Atlantic BT: Our Thoughts

May 14 , 2009

Are You Working for Google?

by Jon Jordan

By the normal definition of employment Google has over 20,000 employees worldwide, but by another definition their ranks probably reach the hundreds of thousands. If you run an online business and use pay-per-click (PPC) advertising you might be working for Google and just haven’t realized it yet.

There are many businesses who find themselves in the pay-per-click trap and at the end of the day most of their profits are paid to Google for the advertising they rely on to sustain their businesses. Getting to the bottom of this “pay-per-click trap” and how you could be working for Google will take a little explanation.

Media outlets and other sources of advertising have always charged based on the number of impressions/viewers/listeners/readers and set their pricing based on what the market will bear. So what’s wrong with that?  Well, traditional media is different from Internet advertising, specifically the pay-per-click model and how it affects pricing and competition, and this changes everything. (check out “Do We All Work for Google?“)
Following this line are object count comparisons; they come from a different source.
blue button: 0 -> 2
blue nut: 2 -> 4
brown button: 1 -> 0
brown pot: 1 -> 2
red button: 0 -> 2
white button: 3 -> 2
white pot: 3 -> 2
Let’s step back and explore the basic economics behind PPC advertising and its relationship to Internet commerce. PPC advertising is setup in a bid/auction model where the more you are willing to pay, the higher your ad will be placed in the sponsored results for your target keywords. Using free-market economic principals you would assume that over time competition for these keywords will naturally increase the cost per click. So again, what’s wrong with that? What’s wrong is that the very nature of the Internet permits hyper-competition, therefore creating sustainable profit in markets where significant barriers to entry or competitive advantage do not exist is virtually impossible.

circuitcityUsing a recent headline bankruptcy to illustrate the point, Circuit City for most of its life was a 100% traditional retailer, it had physical locations, sales people on the floor, and used lots of traditional advertising to bring customers in the door. If someone wanted to compete with them they had to also have a physical location, sales people, and use traditional advertising to bring customers in the door. So at least on the surface Circuit City and any competition that entered the market such as Best Buy would face similar challenges and would expect a reasonable profit margin to make the creation of the enterprise worthwhile. If there are already a couple of competitors in the market that aren’t making unreasonable profits or running inordinately sloppy operations, it’s unlikely that would-be competitors would jump into the fray lightly.
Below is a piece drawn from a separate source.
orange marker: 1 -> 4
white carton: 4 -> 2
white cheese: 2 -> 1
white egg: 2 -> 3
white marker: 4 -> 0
By contrast can you even count the number of online retailers who sell most or all of the products that Circuit City once carried in their stores? Searching for a particular model of LCD TV yields thousands of online retailers offering the product up for purchase. So what is the competitive advantage of one online retailer over another? For some shoppers it might be service or product information, however most shoppers will use whatever sources they can find to narrow down their selection but will make the purchase from whoever has the lowest price. So the only tangible advantage an online retailer has over another is cost and how readily they can be found on the Internet.

This brings us back to the PPC model and the underlying economic principals it relies on to generate staggering profit and growth for Google quarter after quarter. Anyone who wants to jump into online commerce can setup a Yahoo! store and a Google AdWords account and be ready to sell merchandise in a few days with very few barriers to entering the market. This new merchant has virtually no overhead outside of his or her basic living expenses such as food, rent, and advertising.

The cost per click will naturally increase as each new competitor enters the market and the only thing that will stop the increase in PPC bids is the inability for the market to bear anything higher. This happens in nearly real-time as advertisers adjust their bids based on sales conversions, and in the very back of their minds the profit they are making on those sales. Businesses with the best converting websites and the slimmest overhead and profit will ultimately prevail and at the end of the day Google very well might be making more profit from your business than you do. If Google is making more profit from your business than you, then like it or not you’re working for Google.

You might be thinking that Internet commerce is hopeless at this point, but that’s not the case. The key to competing on the Internet is that you MUST find ways to carve out competitive advantages or you will be doomed to work for Google and eke out whatever meager profits the market will bear.

Areas you might consider exploring for competitive advantage are search optimization, building a better Website, creating a very focused niche with exceptional knowledge within that area, increasing the value of each customer through repeat purchase programs, customer referral programs, or partnerships.